-- start Extract to read --

Model file format¶
The primary model definition file is the model.yaml
file. When creating a
new model this file should be placed in a new directory. The following can be
used as a template:
---
name: Escherichia coli test model
biomass: Biomass
extracellular: e
compounds:
- include: ../path/to/ModelSEED_cpds.tsv
format: modelseed
reactions:
- include: reactions/reactions.tsv
- include: reactions/biomass.yaml
media:
- include: medium.yaml
limits:
- include: limits.yaml
model:
- include: model_def.tsv
Biomass¶
The optional biomass
key specifies the default reaction to use for
various analyses (e.g. FBA, FVA, etc.)
Extracellular Compartment¶
The optional extracellular
key specifies the default string for
the extracellular compartment on compounds. If this option is not
specified it will be assumed that the extracellular compartment is called e
.

-- end Extract to read --
-- start Provided records --

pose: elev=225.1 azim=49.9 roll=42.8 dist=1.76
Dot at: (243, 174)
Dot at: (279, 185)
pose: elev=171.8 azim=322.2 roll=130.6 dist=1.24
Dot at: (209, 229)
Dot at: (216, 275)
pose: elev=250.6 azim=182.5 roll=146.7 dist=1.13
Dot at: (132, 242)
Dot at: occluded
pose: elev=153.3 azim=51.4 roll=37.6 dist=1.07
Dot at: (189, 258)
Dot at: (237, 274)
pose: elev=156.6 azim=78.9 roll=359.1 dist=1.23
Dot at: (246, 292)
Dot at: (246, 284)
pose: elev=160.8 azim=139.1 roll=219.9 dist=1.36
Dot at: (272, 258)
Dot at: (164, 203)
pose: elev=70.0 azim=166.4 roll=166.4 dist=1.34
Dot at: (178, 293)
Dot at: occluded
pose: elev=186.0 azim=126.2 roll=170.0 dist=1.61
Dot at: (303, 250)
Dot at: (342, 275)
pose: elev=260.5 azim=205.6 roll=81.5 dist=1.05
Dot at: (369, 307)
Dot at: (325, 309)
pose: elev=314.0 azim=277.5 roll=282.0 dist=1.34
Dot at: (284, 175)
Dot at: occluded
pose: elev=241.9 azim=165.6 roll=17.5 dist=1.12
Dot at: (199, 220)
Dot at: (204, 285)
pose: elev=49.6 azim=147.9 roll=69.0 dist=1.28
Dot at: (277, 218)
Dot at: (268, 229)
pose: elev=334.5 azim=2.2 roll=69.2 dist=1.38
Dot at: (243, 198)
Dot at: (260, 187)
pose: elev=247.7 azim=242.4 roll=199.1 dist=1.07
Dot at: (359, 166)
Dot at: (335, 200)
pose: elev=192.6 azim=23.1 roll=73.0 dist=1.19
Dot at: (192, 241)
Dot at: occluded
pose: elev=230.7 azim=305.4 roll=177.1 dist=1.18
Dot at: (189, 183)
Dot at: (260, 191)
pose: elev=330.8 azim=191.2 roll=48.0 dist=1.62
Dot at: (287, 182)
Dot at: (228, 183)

-- end Provided records --

Quote the model file format documentation in full, word for word. None of the data is needed here.

Model file format¶
The primary model definition file is the model.yaml
file. When creating a
new model this file should be placed in a new directory. The following can be
used as a template:
---
name: Escherichia coli test model
biomass: Biomass
extracellular: e
compounds:
- include: ../path/to/ModelSEED_cpds.tsv
format: modelseed
reactions:
- include: reactions/reactions.tsv
- include: reactions/biomass.yaml
media:
- include: medium.yaml
limits:
- include: limits.yaml
model:
- include: model_def.tsv
Biomass¶
The optional biomass
key specifies the default reaction to use for
various analyses (e.g. FBA, FVA, etc.)
Extracellular Compartment¶
The optional extracellular
key specifies the default string for
the extracellular compartment on compounds. If this option is not
specified it will be assumed that the extracellular compartment is called e
.